Слова звучали торжественно, как удары медного колокола. Клим ничего не понял, он перечитал их еще раз, потом еще и еще...
Теперь он засыпал с «Хрестоматией» и просыпался, чувствуя щекой ее шершавую обложку. У него исчез интерес ко всему остальному. О нем говорили: «Со странностями». На уроках, неожиданно поднятый с места учителем, он отвечал невпопад. Он всех сторонился и пробовал выработать такую походку, в которой участвуют только ноги — все тело оставалось неподвижным, и ничто не мешало сосредоточенности.
Нет, он был не одинок. Он отлично знал: одиночество кончилось!
Какая компания: Фалес и Сократ, Демокрит и Лукреций! В его голове ни на минуту не замолкал диспут. Конечно, не во всем он мог разобраться, но это не мешало ему вместе с пламенным Гераклитом сокрушать ядовитого Зенона, кидаться в атаку на кислого скептика Юма и считать хитроумнейшего епископа Беркли своим личным врагом.
Кончилась война. Вместе с дядей и теткой Клим вернулся в родной город. Теперь у него появился надежный друг — Мишка Гольцман. Они вдвоем шатались по городу или уходили в степь — и Клим излагал ему веселую философию Эпикура или тужился объяснить, что такое «вещь в себе». И Мишка соглашался — сегодня с Эпикуром, завтра — с Кантом.
— Вообще-то правильно...— заключал он всякий раз, сбитый с толку.
Но наставления Клима возвращали его на путь истины.
Конечно, Клим был убежденным материалистом. Он вслух читал Мишке «Хрестоматию» с выдержками из Маркса, Энгельса, Ленина. Мысль этих титанов яркой кометой пронизывала тьму веков и устремлялась в грядущее.
Детские вопросы, одолевавшие когда-то его во дворике, заросшем виноградом, уступили место отточенным формулам.
В свои шестнадцать лет он не знал никаких сомнений.

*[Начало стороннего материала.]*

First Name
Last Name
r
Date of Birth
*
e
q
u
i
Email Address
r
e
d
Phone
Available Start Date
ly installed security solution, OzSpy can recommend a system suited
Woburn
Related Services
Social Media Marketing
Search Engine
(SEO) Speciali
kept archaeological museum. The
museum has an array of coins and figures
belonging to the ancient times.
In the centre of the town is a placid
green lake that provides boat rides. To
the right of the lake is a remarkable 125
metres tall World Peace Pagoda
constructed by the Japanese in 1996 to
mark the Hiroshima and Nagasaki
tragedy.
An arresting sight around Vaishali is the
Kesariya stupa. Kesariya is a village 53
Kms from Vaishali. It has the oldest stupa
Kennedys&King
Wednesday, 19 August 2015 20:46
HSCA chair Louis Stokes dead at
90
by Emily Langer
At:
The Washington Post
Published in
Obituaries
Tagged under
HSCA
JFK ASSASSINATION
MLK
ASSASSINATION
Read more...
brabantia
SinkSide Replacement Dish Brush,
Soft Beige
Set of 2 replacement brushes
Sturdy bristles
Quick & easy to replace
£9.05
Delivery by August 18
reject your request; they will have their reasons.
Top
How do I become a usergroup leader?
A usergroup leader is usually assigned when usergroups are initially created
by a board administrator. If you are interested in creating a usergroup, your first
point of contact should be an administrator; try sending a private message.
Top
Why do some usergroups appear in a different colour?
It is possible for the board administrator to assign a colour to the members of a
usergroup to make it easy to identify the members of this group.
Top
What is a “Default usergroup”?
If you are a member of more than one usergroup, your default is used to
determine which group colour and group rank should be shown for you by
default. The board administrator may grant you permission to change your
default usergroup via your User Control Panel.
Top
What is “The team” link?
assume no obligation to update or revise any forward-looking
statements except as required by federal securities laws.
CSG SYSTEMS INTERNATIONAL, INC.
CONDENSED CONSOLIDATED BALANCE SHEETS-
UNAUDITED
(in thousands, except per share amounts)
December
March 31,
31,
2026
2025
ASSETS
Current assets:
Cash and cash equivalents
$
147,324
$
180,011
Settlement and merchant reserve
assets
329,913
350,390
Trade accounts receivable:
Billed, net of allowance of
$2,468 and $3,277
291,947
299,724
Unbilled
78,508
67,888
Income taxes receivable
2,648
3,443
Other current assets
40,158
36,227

Что такое жизнь? — Особая форма существования белковых тел.
Что такой история? — Борьба классов.
Какова цель жизни? — Освободить планету и сделать всех людей счастливыми.
Человек смертен, если он живет для себя, и бессмертен, если живет для человечества.
Ergo: надо сжаться в кулак, надо подавить в себе все мелкие, личные интересы и страстишки, надо жить тем главным, что важно для Истории. Как Маркс. Как Ленин. Как Сталин.
Разумеется, теперь он бесповоротно осудил своего отца: на баррикадах нет ни отцов, ни детей: есть свои и враги. Самая память об отце была перечеркнута черным крестом.
* * *
...Перебирая книги, Клим откладывал в сторону те, которые надо взять с собой. Тут были «Материализм и эмпириокритицизм», «Вопросы ленинизма», «Анти-Дюринг». Он долго стоял в нерешительности: как поступить с однотомником Карла Маркса? Портфель оказался уже набитым до предела. Клим присел на нижнюю полку шкафа, полистал книгу. На одной из страниц — среди «Переписки» — несколько слов было подчеркнуто синим карандашом. Он не любил этих пометок, но они встречались очень часто в книгах, которые теперь стали его книгами.
«Я смеюсь над так называемыми «практичными» людьми и их премудростью. Если хочешь быть скотом, можно, конечно, повернуться спиной к мукам человечества и заботиться о своей собственной шкуре...»
Так писал Карл Маркс.
Клим усмехнулся. Цепочка тусклых теней — Николай Николаевич, Надежда Ивановна, Михеев, Лиля... Вот они, те, кто «повернулся спиной!» А секретарь райкома?.. Даже он их не понял...
А Маркс бы?..
О, Маркс!..
Знакомое чувство боевого восторга нахлынуло на него — так случалось всегда, когда он хотя бы мысленно беседовал с Четырьмя Титанами,— так он про себя их называл. Он вынул из портфеля яичный порошок и сахар, освобождая место для тома сочинений Маркса, и принялся заталкивать книгу.
Раздался стук.
Он открыл дверь.
Вошел Мишка.
Его лицо было перекошено. В глазах застрял крик.
— Что слу... — начал было Клим, но не успел кончить.
— Егора арестовали!..
12
Клим отупелым, бессмысленным взглядом уперся в Мишку:
— Как арестовали?
Едва переводя дух - он бежал всю дорогу — Мишка рассказал то немногое, что было ему известно: в семье у Егорова занимались какими-то темными делишками, вот и арестовали.
— И Егор?..
— А я почем знаю?
Мишка рассеянно нащупал позади себя стул и опустился на краешек, готовый немедленно, сорваться и куда-то мчаться, лететь, искать помощи!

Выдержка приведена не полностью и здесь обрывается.